* What you are asked to do:
Copy the records word for word, from the first line through the line that contains "Berita Terpopuler", including that line.
── Task data
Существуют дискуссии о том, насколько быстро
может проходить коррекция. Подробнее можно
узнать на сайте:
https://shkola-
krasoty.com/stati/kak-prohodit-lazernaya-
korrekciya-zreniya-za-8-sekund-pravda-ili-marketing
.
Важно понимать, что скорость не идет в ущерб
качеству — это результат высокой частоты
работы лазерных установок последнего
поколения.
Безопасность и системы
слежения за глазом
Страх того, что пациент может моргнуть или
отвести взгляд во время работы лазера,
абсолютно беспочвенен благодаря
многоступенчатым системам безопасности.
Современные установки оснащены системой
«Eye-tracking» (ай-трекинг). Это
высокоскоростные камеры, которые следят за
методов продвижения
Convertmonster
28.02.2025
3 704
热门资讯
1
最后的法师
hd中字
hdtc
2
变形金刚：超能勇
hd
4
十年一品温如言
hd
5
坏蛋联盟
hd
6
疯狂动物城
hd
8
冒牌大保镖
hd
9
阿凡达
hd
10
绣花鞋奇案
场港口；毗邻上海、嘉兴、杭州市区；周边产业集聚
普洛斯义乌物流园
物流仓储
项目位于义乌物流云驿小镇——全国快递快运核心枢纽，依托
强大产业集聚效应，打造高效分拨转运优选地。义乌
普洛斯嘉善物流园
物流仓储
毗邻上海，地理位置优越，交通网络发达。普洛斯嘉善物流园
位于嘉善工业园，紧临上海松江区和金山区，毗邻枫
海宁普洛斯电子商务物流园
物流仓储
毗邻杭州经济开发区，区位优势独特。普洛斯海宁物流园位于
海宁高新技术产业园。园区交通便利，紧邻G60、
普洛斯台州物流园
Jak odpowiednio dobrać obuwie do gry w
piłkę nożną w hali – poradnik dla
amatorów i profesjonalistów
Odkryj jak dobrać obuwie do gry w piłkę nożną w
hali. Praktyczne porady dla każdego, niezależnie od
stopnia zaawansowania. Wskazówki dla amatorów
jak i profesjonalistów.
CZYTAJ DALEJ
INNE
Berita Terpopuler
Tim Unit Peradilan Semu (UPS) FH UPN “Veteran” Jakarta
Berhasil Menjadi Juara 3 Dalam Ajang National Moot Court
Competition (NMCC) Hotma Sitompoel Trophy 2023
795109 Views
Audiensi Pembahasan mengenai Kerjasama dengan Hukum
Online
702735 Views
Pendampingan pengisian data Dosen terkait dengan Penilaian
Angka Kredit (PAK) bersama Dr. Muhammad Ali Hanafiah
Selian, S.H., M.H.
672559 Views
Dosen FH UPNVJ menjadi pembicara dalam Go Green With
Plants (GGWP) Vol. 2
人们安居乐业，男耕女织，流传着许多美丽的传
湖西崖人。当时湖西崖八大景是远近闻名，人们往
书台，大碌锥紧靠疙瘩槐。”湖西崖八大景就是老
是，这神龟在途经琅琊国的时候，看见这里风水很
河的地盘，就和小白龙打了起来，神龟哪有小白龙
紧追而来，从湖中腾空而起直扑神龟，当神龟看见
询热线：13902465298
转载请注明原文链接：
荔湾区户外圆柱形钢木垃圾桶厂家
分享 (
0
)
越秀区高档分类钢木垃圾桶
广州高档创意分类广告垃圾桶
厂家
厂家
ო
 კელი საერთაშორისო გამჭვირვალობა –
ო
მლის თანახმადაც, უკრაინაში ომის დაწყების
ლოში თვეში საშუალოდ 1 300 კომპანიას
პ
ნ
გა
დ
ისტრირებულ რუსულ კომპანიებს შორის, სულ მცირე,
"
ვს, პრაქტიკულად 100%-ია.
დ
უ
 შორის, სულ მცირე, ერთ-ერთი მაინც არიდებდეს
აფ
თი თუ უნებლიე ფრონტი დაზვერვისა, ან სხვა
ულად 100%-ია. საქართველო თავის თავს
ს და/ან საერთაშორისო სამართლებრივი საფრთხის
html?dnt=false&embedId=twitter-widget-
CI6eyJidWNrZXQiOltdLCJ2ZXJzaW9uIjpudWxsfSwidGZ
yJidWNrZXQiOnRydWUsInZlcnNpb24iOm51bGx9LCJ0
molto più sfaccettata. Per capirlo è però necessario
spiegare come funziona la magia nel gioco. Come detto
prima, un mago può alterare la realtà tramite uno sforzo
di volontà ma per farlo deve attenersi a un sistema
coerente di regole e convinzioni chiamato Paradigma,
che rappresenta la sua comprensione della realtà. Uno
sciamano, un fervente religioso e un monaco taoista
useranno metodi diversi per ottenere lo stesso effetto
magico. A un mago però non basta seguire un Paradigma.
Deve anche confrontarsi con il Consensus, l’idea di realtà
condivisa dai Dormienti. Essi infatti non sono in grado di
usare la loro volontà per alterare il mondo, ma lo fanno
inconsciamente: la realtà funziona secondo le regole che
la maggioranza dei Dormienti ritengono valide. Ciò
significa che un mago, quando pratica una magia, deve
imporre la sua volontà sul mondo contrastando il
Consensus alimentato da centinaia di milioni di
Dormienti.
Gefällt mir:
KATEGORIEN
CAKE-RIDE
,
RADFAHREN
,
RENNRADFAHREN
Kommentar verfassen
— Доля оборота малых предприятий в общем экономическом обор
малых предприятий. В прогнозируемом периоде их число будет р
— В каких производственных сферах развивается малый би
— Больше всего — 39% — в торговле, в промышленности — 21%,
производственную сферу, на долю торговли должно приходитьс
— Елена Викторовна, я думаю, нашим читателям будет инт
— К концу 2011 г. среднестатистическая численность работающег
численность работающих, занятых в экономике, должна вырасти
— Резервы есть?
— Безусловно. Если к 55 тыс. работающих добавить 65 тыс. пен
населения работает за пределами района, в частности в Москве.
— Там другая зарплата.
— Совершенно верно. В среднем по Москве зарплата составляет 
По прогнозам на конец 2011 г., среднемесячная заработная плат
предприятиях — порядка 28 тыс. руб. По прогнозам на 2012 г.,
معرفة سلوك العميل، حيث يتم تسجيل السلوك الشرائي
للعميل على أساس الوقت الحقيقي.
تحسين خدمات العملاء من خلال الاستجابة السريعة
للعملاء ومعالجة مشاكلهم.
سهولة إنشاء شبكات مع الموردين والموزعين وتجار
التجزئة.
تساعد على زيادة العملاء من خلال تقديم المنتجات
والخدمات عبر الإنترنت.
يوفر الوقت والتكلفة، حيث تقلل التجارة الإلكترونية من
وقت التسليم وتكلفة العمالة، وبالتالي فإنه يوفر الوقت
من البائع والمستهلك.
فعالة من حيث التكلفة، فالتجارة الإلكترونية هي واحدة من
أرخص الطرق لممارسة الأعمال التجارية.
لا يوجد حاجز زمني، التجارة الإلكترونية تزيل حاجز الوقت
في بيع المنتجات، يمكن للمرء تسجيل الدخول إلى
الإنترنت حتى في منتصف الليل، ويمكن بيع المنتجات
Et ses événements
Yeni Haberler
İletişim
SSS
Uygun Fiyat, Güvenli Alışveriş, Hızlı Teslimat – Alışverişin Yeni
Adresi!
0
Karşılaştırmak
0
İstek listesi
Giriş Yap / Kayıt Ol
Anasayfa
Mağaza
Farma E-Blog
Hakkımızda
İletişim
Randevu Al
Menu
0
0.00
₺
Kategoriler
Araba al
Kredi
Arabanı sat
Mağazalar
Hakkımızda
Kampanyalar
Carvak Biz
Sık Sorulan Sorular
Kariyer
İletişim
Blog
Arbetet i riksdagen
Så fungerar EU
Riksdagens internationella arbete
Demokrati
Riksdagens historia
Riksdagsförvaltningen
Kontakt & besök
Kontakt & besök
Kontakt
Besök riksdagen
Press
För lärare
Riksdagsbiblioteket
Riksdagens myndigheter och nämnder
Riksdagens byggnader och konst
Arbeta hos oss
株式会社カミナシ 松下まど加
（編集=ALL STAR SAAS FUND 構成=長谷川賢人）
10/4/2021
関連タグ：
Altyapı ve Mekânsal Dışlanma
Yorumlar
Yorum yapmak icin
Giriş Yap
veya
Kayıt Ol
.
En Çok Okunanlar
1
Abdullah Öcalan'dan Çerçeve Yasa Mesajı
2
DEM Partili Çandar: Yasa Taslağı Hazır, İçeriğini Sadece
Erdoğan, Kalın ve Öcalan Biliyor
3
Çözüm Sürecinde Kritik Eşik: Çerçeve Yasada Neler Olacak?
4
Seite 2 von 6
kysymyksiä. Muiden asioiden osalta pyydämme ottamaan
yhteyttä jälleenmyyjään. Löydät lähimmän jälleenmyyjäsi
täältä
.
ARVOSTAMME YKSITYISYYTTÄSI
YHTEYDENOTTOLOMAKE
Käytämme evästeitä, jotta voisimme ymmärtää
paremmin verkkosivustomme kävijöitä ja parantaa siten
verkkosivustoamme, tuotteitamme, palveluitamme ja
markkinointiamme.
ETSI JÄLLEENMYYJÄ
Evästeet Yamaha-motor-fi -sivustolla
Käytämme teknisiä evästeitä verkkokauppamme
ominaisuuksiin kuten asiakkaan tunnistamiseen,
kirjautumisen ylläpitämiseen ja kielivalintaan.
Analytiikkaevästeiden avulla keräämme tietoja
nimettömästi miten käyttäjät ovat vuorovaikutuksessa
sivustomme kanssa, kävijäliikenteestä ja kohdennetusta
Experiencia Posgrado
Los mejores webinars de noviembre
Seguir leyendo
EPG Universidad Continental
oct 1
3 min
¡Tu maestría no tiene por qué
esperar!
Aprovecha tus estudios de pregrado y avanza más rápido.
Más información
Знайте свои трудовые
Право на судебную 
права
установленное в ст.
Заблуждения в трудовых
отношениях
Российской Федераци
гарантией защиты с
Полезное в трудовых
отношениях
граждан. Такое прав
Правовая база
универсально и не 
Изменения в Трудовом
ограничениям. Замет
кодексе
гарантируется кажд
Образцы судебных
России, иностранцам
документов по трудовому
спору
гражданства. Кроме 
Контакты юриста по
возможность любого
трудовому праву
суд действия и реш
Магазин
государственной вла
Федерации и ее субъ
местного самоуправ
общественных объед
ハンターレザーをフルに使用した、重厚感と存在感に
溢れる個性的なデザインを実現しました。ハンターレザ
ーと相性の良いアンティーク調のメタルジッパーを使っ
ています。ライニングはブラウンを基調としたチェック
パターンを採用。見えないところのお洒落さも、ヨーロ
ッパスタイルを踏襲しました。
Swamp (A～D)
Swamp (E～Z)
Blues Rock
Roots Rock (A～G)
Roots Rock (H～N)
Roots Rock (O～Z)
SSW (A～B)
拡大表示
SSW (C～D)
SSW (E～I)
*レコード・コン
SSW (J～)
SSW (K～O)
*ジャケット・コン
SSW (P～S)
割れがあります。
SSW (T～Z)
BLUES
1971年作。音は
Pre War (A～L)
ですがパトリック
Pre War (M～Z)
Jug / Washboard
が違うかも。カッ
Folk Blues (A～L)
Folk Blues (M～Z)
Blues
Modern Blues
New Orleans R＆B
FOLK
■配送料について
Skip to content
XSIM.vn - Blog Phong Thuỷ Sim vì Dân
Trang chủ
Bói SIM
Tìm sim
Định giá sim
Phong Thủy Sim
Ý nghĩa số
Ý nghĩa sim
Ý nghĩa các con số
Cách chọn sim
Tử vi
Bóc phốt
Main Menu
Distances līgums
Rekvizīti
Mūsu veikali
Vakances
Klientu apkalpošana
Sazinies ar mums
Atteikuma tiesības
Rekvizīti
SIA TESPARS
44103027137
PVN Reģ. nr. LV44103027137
────
* Worked solution:
Существуют дискуссии о том, насколько быстро
может проходить коррекция. Подробнее можно
узнать на сайте:
https://shkola-
krasoty.com/stati/kak-prohodit-lazernaya-
korrekciya-zreniya-za-8-sekund-pravda-ili-marketing
.
Важно понимать, что скорость не идет в ущерб
качеству — это результат высокой частоты
работы лазерных установок последнего
поколения.
Безопасность и системы
слежения за глазом
Страх того, что пациент может моргнуть или
отвести взгляд во время работы лазера,
абсолютно беспочвенен благодаря
многоступенчатым системам безопасности.
Современные установки оснащены системой
«Eye-tracking» (ай-трекинг). Это
высокоскоростные камеры, которые следят за
методов продвижения
Convertmonster
28.02.2025
3 704
热门资讯
1
最后的法师
hd中字
hdtc
2
变形金刚：超能勇
hd
4
十年一品温如言
hd
5
坏蛋联盟
hd
6
疯狂动物城
hd
8
冒牌大保镖
hd
9
阿凡达
hd
10
绣花鞋奇案
场港口；毗邻上海、嘉兴、杭州市区；周边产业集聚
普洛斯义乌物流园
物流仓储
项目位于义乌物流云驿小镇——全国快递快运核心枢纽，依托
强大产业集聚效应，打造高效分拨转运优选地。义乌
普洛斯嘉善物流园
物流仓储
毗邻上海，地理位置优越，交通网络发达。普洛斯嘉善物流园
位于嘉善工业园，紧临上海松江区和金山区，毗邻枫
海宁普洛斯电子商务物流园
物流仓储
毗邻杭州经济开发区，区位优势独特。普洛斯海宁物流园位于
海宁高新技术产业园。园区交通便利，紧邻G60、
普洛斯台州物流园
Jak odpowiednio dobrać obuwie do gry w
piłkę nożną w hali – poradnik dla
amatorów i profesjonalistów
Odkryj jak dobrać obuwie do gry w piłkę nożną w
hali. Praktyczne porady dla każdego, niezależnie od
stopnia zaawansowania. Wskazówki dla amatorów
jak i profesjonalistów.
CZYTAJ DALEJ
INNE
Berita Terpopuler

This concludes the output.